I'm sure it helps that sensationalism generates more hits than simply reporting the mundane.
Lets assume they end having 10x more available 58xx GPU in a 1-2 months. What kind of problems do you envision that could have reduced the yields of the 58xx series (I believe there is/was talk that the RV870 had decent yields and went down, correct me if I'm wrong) but allow them to increase 10x the production (or even double, triple whatever) in such a short span. And forgive me if I'm asking question you can't really answer/speculate for whatever reasons, even if it is only because it can be so many things you could throw a dart at them to decide which, and you wish not to do so.
Well I think first we need to make a distinction between yields and capacity. TSMC said the yields did not decrease, they simply failed to improve.
The chamber mismatch issue (assuming that is not fictitous as well) is a capacity issue, until you resolve the disconnect with the tool you simply "blacklist" it from the available tools for production at that point in the flow. This reduces capacity, or if it was a new tool release then it simply means capacity did not increase above what it had been prior to the tool being brought into the fab.
My take on the situation is that there are two things here, unrelated at the process level, causing supply issues. One is that yields did not improve...yield improvements are like "free" capacity increases. Yield going from 30% to 60% means you get 2x more chips, the same effect as yields staying at 30% but doubling capacity and wafer starts.
Obviously during the early stages of a new node's ramp both are happening in parallel. Yield limiting issues are being root-caused and fixes are implemented, in parallel new tools are being installed and capacity is increasing. If you hit a snag and yields don't improve it will cause supply issues, if capacity doesn't increase (tools aren't released to production because there seems to be some kind of issue with them) then that will cause a supply issue.
If both happen at the same time you don't just double your issues, it is a quadrupling (figuratively) of a problem.
So yes, absolutely a sizable discrepancy between planned supply and actual supply can be created through the combination of some rather simplistic yield improvement delays and new tool release delays. It is not common but at the same time it is not rare.
Where yield gets conflated with capacity in the most recent debacle is that if you are releasing new tools to increase capacity those new tools can cause yields to decline if the tools are not fully matched, so you must make a choice as a fab planner - (1) release the tool and increase capacity but take the added hit in yields, or (2) keep the tools in engineering release phase (not released to production) and take the hit in capacity while keeping your yields from being impacted by the new tool's mismatch.

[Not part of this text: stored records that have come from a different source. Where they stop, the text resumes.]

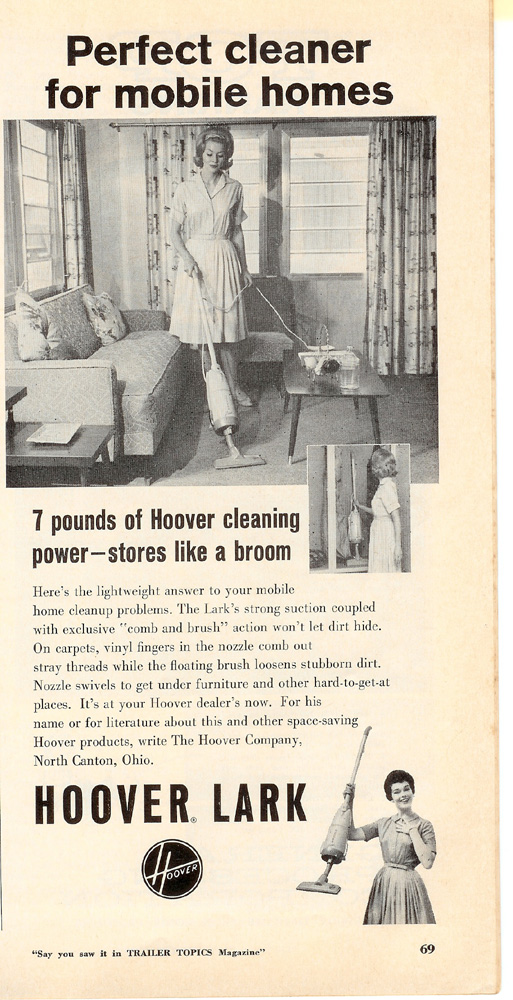
Identify the location of decorative pillows. (32, 329), (98, 312).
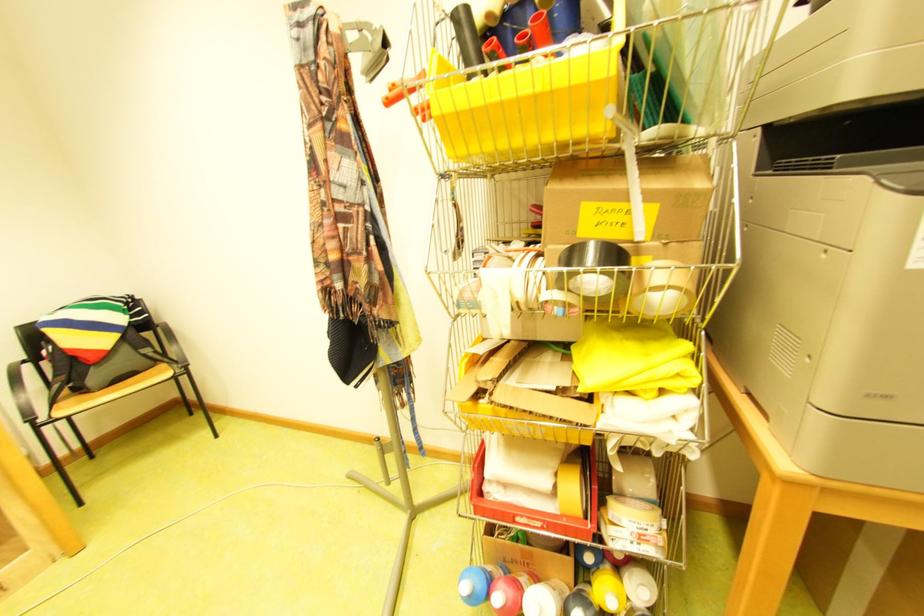
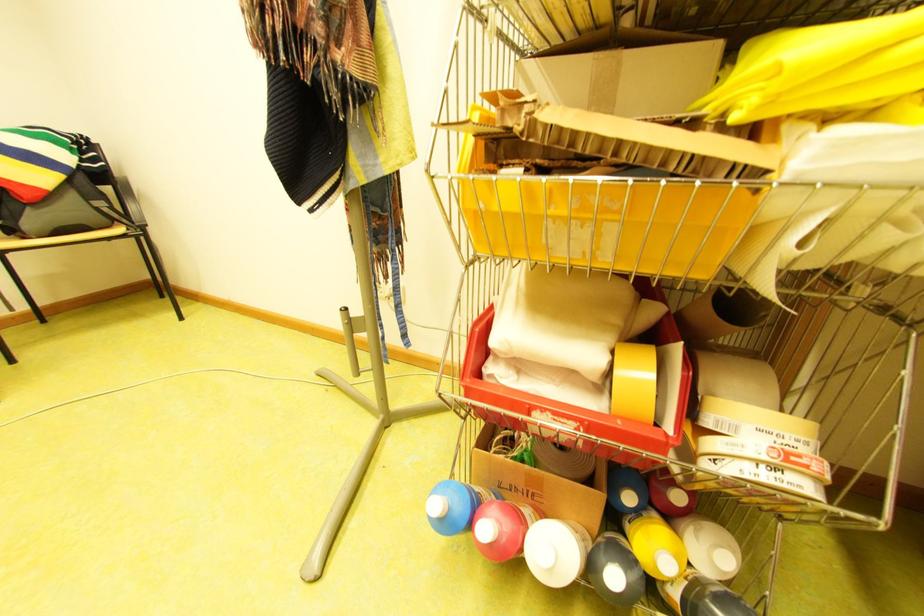
In the second image, find the point that corresponds to the point at 610,569 in the first image.

(649, 513)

The choice between (1) and (2) above is actually made all the time during capacity expansions, it changes dynamically on a day by day basis because sometimes the yield hit is minor enough that the added capacity is worth the yield hit for the time being.
I know this is a lengthy post, and I am trying to answer your question by empowering you with more background information than you probably wanted to be exposed to. If you want a more succinct answer let me know and I will try and distill it down to a cliff's version.